* [Extrait proposé]:
Sur ce, Hannibal Lecter toujours sur nos talons, dans l’obscurité de la nuit tombante et sous une pluie battante, nous découvrons notre camping-car (acheté sur internet à des voyageurs français). Un monstre américain de 9 mètres de long, vieux de 25 ans. La déco intérieure, pure jus années 60, avec meubles en bois massif, banquettes défoncées en vieux velours vert, tapisserie à fleurs, formica et stores déglingués, fait plus penser à un squat qu’à un véhicule de voyage. A ce moment là, j’hésite entre me pendre ou me jeter dans les bras d’Hannibal Lecter.

 

Ce dernier n’en démord pas : comme le véhicule n’est pas encore à notre nom, nous ne pouvons pas quitter son camping car la police nous le confisquera au premier contrôle (au bout de la rue). Comme le camping est situé en rase campagne, loin de tout (pas une tienda à l’horizon), le mec jubile : nous dépendons de lui pour tout et sommes ses otages, de facto. Or, nous n’avons rien pour manger. Pas de souci, Hannibal propose son menu de base à prix d’étoilé. Si nous souhaitons aller faire des courses sans le camping-car (qui va être confisqué, vous avez suivi), il nous louera sa voiture 80 dollars les 3 heures (une Kia pas une Porsche) , car les taxis ne viennent pas dans cette zone, ni les UBER.

 

Nous nous couchons harassés et dépités. 

 

Au matin, avec la clarté du jour, nous constatons que le camping-car est heureusement moins pourri que nous ne l’avions cru la veille. Bien sûr, nous ne souhaitons pas rester dans cet endroit joli mais glauque. Hannibal nous présente donc la note, tout en continuant à nous prédire et à nous souhaiter le pire : les prix – déjà hors concours pour le Mexique – annoncés la veille ont augmenté de 20 % dans la nuit ! Je demande à sa femme de m’imprimer deux feuilles : il me facture chacune d’elle 10 centimes, au final 30, car il ose me compter celle qui est sortie toute pourrie de l’imprimante par faute de sa tendre et chère. Un dingue !!! Quelques noms d’oiseaux plus tard, nous quittons les lieux délestés de la modique somme de 130 dollars US. Furieux.

* [Consigne à suivre]:
Transcrivez sans rien changer le passage de l’extrait ci-dessus, en commençant aux mots « Au matin, avec » et en vous arrêtant après « dollars US. Furieux. ».

(Coordonnées des points clés de la pose)

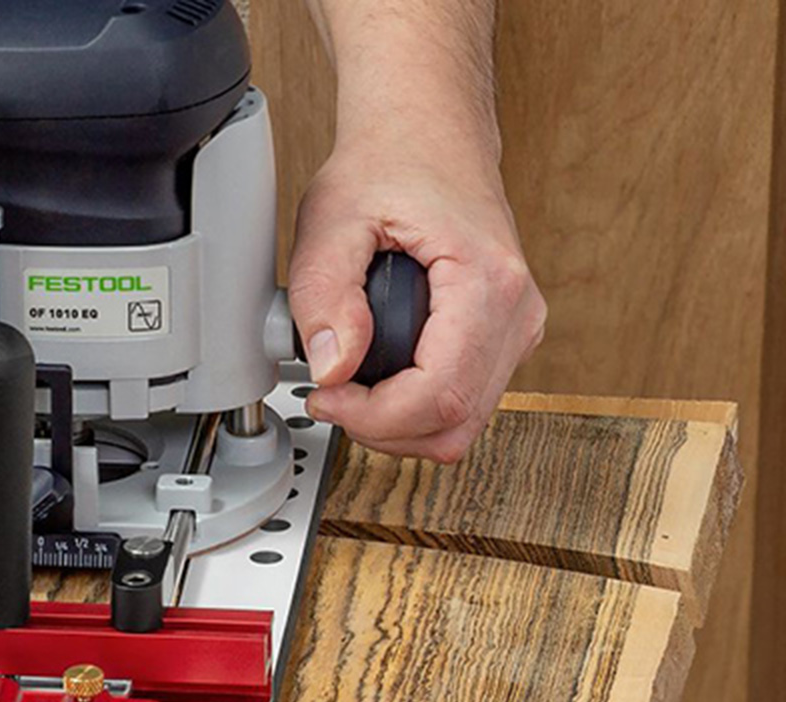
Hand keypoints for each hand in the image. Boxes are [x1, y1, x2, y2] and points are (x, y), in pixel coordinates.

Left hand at [288, 135, 545, 461]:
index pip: (441, 397)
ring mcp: (518, 331)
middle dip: (381, 427)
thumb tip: (333, 368)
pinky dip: (412, 410)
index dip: (374, 417)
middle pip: (454, 425)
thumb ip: (323, 295)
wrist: (426, 133)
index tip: (327, 394)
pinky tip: (378, 377)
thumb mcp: (331, 221)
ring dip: (395, 424)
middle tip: (333, 392)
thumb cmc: (387, 165)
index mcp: (489, 282)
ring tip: (351, 383)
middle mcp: (518, 313)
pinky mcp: (503, 341)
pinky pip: (461, 406)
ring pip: (459, 427)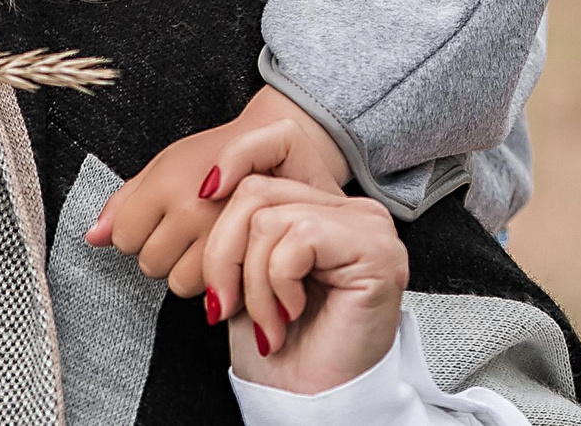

* [Résultat attendu]:
Au matin, avec la clarté du jour, nous constatons que le camping-car est heureusement moins pourri que nous ne l’avions cru la veille. Bien sûr, nous ne souhaitons pas rester dans cet endroit joli mais glauque. Hannibal nous présente donc la note, tout en continuant à nous prédire et à nous souhaiter le pire : les prix – déjà hors concours pour le Mexique – annoncés la veille ont augmenté de 20 % dans la nuit ! Je demande à sa femme de m’imprimer deux feuilles : il me facture chacune d’elle 10 centimes, au final 30, car il ose me compter celle qui est sortie toute pourrie de l’imprimante par faute de sa tendre et chère. Un dingue !!! Quelques noms d’oiseaux plus tard, nous quittons les lieux délestés de la modique somme de 130 dollars US. Furieux.